«Si un parallélisme peut être établi à l'observation d'autres crises, les problèmes rencontrés par la Turquie à la fin de l'année 2000 rappellent ceux du Mexique en 1994, marqués surtout par une crise du système bancaire.» Les propos de Jacqueline Grenon, analyste financière auprès de Pictet & Cie, corrobore le rapport de l'OCDE sur l'économie turque rendu public jeudi. Selon l'organisation qui siège à Paris, l'élément qui a déclenché la crise, entamée à la fin du mois de novembre dernier, a été l'apparition de problèmes financiers dans un certain nombre de banques qui «avaient misé agressivement sur une poursuite de la baisse des taux d'intérêt en procédant à des placements à long terme largement financés par des emprunts à court terme».
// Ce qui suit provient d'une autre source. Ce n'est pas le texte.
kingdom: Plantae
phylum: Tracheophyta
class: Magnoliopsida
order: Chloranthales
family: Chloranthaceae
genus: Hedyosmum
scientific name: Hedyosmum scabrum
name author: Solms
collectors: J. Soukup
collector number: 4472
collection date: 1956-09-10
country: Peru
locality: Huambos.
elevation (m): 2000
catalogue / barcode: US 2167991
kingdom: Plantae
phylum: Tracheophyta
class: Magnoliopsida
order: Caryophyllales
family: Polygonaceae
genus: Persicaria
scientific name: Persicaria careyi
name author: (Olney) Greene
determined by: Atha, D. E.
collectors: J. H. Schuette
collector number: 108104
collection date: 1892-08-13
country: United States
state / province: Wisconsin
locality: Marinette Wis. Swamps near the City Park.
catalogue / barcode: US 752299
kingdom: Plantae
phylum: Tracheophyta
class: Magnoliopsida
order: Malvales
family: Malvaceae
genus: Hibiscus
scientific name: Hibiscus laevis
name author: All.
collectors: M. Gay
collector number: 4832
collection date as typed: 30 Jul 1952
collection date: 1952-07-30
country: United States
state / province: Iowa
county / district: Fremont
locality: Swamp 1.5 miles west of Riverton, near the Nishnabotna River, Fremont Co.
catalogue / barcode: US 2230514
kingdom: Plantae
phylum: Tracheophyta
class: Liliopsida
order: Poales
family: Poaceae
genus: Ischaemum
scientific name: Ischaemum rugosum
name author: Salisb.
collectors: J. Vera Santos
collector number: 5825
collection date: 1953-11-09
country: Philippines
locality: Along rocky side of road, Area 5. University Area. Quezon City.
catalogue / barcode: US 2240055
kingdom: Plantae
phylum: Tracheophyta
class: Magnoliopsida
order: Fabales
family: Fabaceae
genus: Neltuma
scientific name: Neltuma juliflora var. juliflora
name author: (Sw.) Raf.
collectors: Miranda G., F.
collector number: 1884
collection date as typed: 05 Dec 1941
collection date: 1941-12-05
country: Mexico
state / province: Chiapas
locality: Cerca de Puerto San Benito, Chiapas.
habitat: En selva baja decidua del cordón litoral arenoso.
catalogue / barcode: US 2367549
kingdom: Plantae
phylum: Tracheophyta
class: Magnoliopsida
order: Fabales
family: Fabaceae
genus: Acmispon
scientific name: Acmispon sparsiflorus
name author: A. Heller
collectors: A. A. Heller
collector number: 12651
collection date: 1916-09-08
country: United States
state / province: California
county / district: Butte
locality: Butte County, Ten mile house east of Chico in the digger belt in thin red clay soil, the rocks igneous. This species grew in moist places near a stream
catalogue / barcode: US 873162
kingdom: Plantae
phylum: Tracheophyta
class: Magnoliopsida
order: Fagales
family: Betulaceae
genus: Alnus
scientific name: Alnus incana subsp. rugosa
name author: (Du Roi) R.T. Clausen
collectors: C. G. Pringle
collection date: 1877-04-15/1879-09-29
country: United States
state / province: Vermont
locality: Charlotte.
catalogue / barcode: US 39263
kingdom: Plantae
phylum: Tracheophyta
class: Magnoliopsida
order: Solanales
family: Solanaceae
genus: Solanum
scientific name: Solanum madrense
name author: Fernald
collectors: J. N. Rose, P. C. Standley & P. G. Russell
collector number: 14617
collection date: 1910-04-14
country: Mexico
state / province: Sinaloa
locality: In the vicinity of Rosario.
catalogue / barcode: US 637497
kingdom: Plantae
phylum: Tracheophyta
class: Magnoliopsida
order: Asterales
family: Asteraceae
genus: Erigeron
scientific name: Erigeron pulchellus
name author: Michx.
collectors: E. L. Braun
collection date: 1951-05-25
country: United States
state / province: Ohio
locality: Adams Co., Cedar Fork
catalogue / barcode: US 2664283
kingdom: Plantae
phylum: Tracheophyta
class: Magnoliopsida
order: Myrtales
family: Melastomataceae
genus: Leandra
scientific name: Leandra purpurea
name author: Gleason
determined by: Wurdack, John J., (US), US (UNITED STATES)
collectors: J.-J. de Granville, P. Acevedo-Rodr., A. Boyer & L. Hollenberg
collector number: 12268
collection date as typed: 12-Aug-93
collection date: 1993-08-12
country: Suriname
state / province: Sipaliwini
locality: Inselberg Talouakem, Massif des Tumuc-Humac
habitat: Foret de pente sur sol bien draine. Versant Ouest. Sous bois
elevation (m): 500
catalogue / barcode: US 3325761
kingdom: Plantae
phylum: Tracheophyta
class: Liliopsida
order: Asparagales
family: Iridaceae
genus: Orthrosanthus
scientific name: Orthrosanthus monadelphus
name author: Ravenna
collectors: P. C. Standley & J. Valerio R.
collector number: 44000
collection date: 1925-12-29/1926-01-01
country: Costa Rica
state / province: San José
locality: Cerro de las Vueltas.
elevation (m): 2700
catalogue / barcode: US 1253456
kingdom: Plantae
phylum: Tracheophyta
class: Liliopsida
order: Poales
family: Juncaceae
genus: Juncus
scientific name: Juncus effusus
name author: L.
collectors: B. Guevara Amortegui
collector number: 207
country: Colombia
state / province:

L'aggravation du déficit des paiements et les retards pris dans le programme de privatisation engagé par l'Etat turc (Turk Telekom et le transporteur national Turkish Airlines) ont impliqué une hausse des taux d'intérêt à partir de septembre. Ce mouvement haussier a poussé les banques à «céder leurs portefeuilles d'obligations d'Etat pour préserver leur liquidité face à l'accroissement de leurs coûts de financement». Les rumeurs de possibles cessations de paiements se sont alors répandues, poussant les banques fiables à supprimer leurs lignes de crédit et les investisseurs internationaux inquiets à se retirer. Appelée à répondre à la pénurie de liquidités, la banque centrale n'a pu endiguer la hausse folle des taux d'intérêt au jour le jour (voir graphique) intensifiée par les sorties de capitaux. Seule l'annonce le 6 décembre, d'une enveloppe de 10 milliards de dollars promise par le Fonds monétaire international (FMI), dont 7,5 milliards au titre des Facilités de réserves supplémentaires (FRS), a permis un désamorçage de la crise.

Privatisations exigées

L'institution de Bretton-Woods a lié son prêt à certaines conditions, dont l'assainissement du secteur bancaire et la réalisation du programme de privatisations. Cet apport de liquidités, explique Jacqueline Grenon, a permis «d'éviter une entrée en récession» de la Turquie, tant redoutée dans un pays précédemment touché par les crises financières russe et sud-américaine (1998) et surtout par un dévastateur tremblement de terre (1999).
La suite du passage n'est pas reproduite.